A couple of Condor Legion German airmen walked by, gabbing in their incomprehensible guttural language. Delgadillo wondered why they didn't choke to death every time they opened their mouths. One of them nodded to him and said, "Buenos dias." Sound by sound, the words were in Spanish, but no one who heard them would have dreamt they came from a Spaniard's throat.
"Buenos dias," Delgadillo answered politely. Even if they did talk as if their mouths were full of glue, they'd done Marshal Sanjurjo a lot of good. German bombers had helped flatten the British defenses here, for instance, and made British battleships keep their distance.
That thought made Joaquin look west instead of south. If the Royal Navy wanted to cause trouble, it still could. And it might: not only to pay Spain back for reclaiming Gibraltar but to keep the Straits open so British and French ships could pass into and out of the Mediterranean.
He'd faced fire from big naval guns before German planes pounded them into silence.

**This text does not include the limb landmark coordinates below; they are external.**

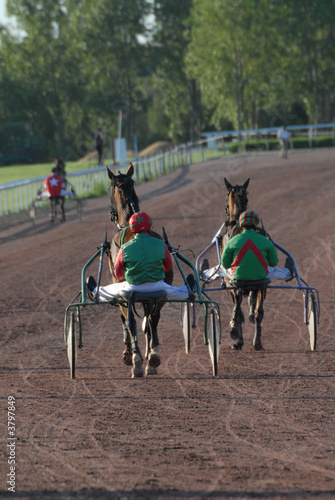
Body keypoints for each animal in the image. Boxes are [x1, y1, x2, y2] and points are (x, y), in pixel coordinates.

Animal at [106, 162, 175, 376]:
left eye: (109, 190)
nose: (111, 214)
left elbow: (127, 321)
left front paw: (130, 355)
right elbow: (148, 321)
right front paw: (149, 353)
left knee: (132, 320)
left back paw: (137, 360)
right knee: (153, 318)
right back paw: (153, 357)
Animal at [223, 178, 270, 350]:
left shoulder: (229, 282)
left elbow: (237, 307)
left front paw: (237, 335)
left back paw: (236, 333)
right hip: (262, 284)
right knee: (259, 312)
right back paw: (257, 341)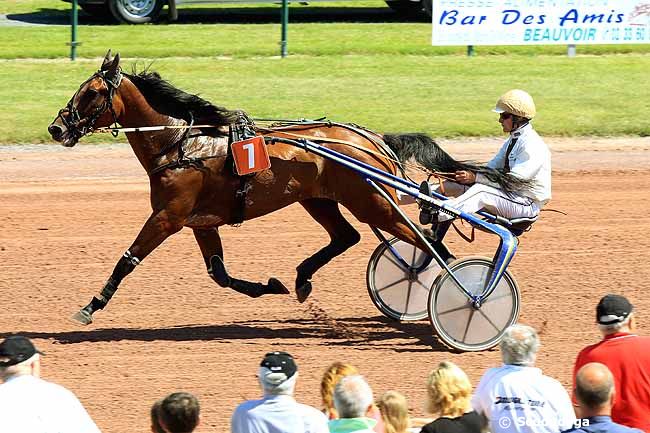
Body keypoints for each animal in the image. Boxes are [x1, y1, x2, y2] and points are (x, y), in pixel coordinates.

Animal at [48, 50, 524, 324]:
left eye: (92, 92)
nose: (56, 128)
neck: (183, 143)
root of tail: (372, 139)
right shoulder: (201, 221)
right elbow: (219, 274)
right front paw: (269, 286)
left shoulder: (168, 216)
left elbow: (127, 259)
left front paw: (90, 307)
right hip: (321, 200)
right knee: (350, 238)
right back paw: (302, 280)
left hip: (372, 202)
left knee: (431, 246)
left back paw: (467, 298)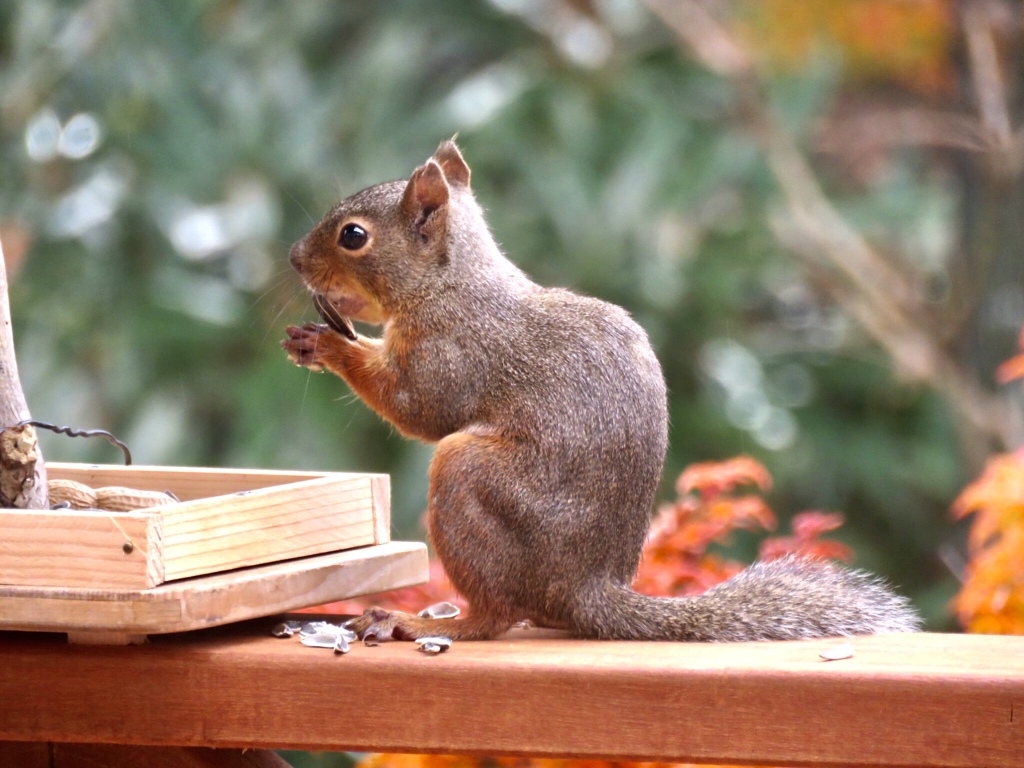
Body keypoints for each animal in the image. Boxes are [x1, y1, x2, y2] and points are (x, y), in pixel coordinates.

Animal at [280, 140, 921, 643]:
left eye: (354, 236)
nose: (293, 259)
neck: (449, 284)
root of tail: (586, 587)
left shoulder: (453, 352)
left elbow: (417, 408)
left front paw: (330, 346)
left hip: (469, 477)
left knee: (494, 615)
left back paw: (427, 623)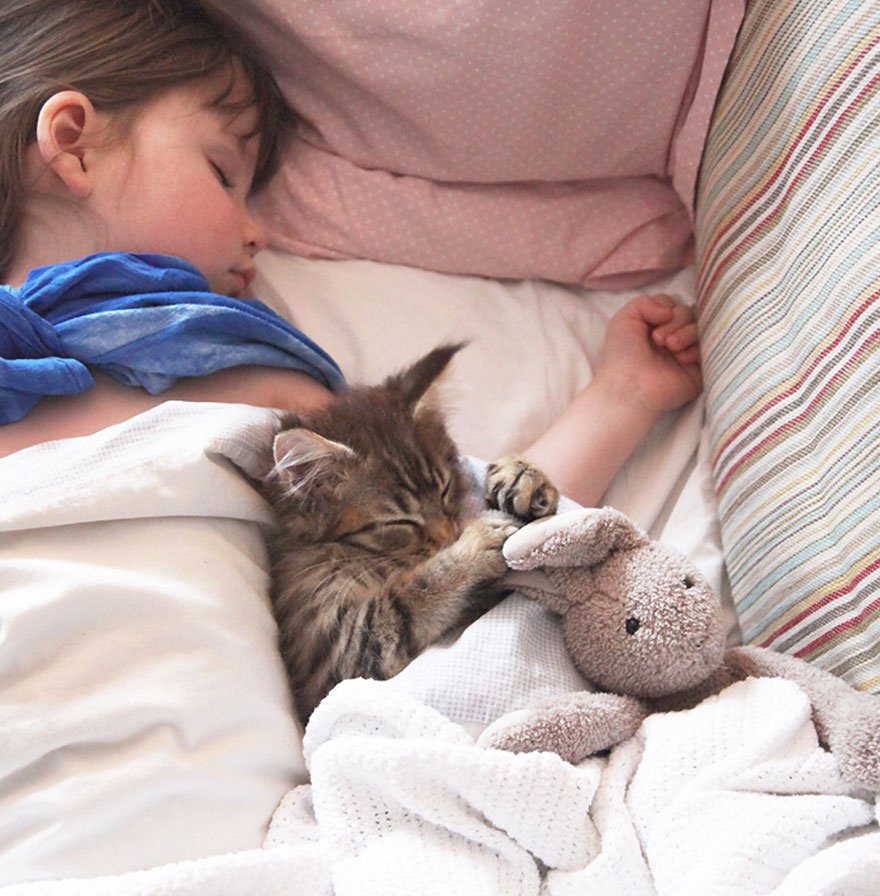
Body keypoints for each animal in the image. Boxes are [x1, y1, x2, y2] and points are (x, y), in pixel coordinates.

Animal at [262, 344, 556, 720]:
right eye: (399, 522)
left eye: (445, 489)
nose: (448, 536)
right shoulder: (335, 655)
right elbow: (407, 598)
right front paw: (477, 545)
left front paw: (519, 474)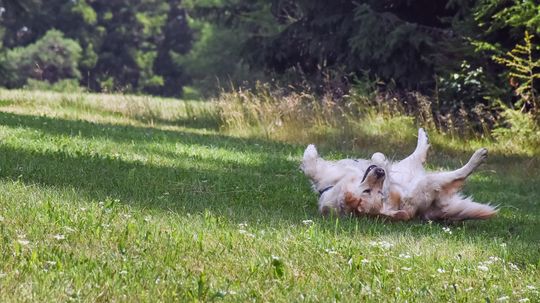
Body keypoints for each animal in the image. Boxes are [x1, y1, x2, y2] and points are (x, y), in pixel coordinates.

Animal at [300, 128, 498, 221]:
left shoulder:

If he never had to do that again, he'd light a grateful candle in church. Once was twice too often. They were much, much worse than land-based artillery-and that was more than bad enough.
The Condor Legion men were looking out to sea, too. One of them-not the one who'd spoken before-asked, "Where is your engineering officer?" He spoke better-not well, but better.